The Scope of Economics According to Ricardo
Ricardo represents a turning point in the conception of the basic task of economics. Whereas Adam Smith had continued the mercantilist concern with the forces determining the wealth of nations, Ricardo maintained that the principal purpose of economics is to determine the laws that regulate the distribution of income among landlords, capitalists, and laborers:
To determine the laws which regulate this distribution [of income], is the principal problem in Political Economy: much as the science has been improved by the writings of Turgot, Stuart, Smith, Say, Sismondi, and others, they afford very little satisfactory information respecting the natural course of rent, profit, and wages.
Ricardo was preoccupied with what is now called the functional distribution of income, the relative shares of yearly output going to labor, land, and capital. In modern national income accounting, national income is defined as the payments to the factors of production at factor prices. When modern theorists analyze the functional distribution of income, they often use the concept of an aggregate production function for the economy. Though studies of the functional distribution of income do not really fit into the conventional macro-micro division of modern economics, they are generally considered to be a part of macroeconomic theory.
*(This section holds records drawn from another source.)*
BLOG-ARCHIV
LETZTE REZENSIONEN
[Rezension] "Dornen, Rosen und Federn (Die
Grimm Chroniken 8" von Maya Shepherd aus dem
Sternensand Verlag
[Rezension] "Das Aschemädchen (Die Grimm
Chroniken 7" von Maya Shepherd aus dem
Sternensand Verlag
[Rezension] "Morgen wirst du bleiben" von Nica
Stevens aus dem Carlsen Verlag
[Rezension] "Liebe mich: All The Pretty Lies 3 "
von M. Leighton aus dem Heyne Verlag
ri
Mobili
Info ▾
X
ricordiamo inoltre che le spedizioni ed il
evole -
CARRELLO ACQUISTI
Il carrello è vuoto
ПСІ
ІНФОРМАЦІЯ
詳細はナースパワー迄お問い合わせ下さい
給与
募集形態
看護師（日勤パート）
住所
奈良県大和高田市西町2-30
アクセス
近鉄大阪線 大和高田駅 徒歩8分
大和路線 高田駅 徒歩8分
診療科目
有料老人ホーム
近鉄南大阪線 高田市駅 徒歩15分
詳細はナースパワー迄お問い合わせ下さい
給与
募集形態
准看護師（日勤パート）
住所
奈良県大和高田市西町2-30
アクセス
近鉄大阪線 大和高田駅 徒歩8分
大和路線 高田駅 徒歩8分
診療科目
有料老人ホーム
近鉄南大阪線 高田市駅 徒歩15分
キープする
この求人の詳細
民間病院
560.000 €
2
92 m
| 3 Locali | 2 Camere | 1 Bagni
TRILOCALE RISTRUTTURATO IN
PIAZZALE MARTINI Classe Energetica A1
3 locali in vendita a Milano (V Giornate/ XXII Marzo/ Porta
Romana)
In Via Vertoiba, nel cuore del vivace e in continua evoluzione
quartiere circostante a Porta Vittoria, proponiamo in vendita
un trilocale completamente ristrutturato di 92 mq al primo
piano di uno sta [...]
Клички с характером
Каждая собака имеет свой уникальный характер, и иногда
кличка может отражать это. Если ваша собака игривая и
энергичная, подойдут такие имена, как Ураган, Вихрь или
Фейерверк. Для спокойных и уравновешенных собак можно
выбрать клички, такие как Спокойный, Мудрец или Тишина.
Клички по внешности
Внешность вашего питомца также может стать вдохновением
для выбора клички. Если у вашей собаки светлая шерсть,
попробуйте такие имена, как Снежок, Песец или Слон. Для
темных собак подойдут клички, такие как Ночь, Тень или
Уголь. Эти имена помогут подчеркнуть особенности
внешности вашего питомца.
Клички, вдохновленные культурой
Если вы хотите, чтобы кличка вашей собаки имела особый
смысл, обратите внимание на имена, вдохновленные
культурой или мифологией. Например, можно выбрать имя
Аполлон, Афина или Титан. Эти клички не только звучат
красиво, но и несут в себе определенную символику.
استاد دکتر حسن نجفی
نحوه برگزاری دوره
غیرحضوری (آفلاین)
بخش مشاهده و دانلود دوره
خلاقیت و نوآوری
Ricardo was particularly absorbed by changes in the functional distribution of income over time, a part of macroeconomics in his system. He considered this problem in the context of a society made up of three classes: capitalists receiving profits and interest, landlords receiving rent, and laborers receiving wages. In order to explain changes in the shares received by the capitalist, landlord, and laborer, he found it necessary to develop a theory explaining profits, interest, rent, and wages. Like Smith, Ricardo was obliged to formulate theories at the microeconomic level of the economy (although Ricardo did consider many other macroeconomic questions, such as population theory, wages fund doctrine, size of the labor force, general level of prices, and short- and long-run stability of the economy). In particular, his interest in the forces causing a change in the distribution of income over time led him to examine the forces causing changes in relative prices over time. However, he was primarily concerned with the effects of changes in income distribution on the rate of capital accumulation and economic growth. Thus, it was contrary to his intent that his work had the effect of directing subsequent economic investigation toward microeconomic issues rather than macroeconomic issues. Nevertheless, his intensive examination of a labor theory of value became the starting point for subsequent attempts to explain the formation of relative prices. On the other hand, Ricardo's victory over Malthus concerning the macroeconomic stability of the economy closed this issue to further debate by orthodox theorists for nearly a century.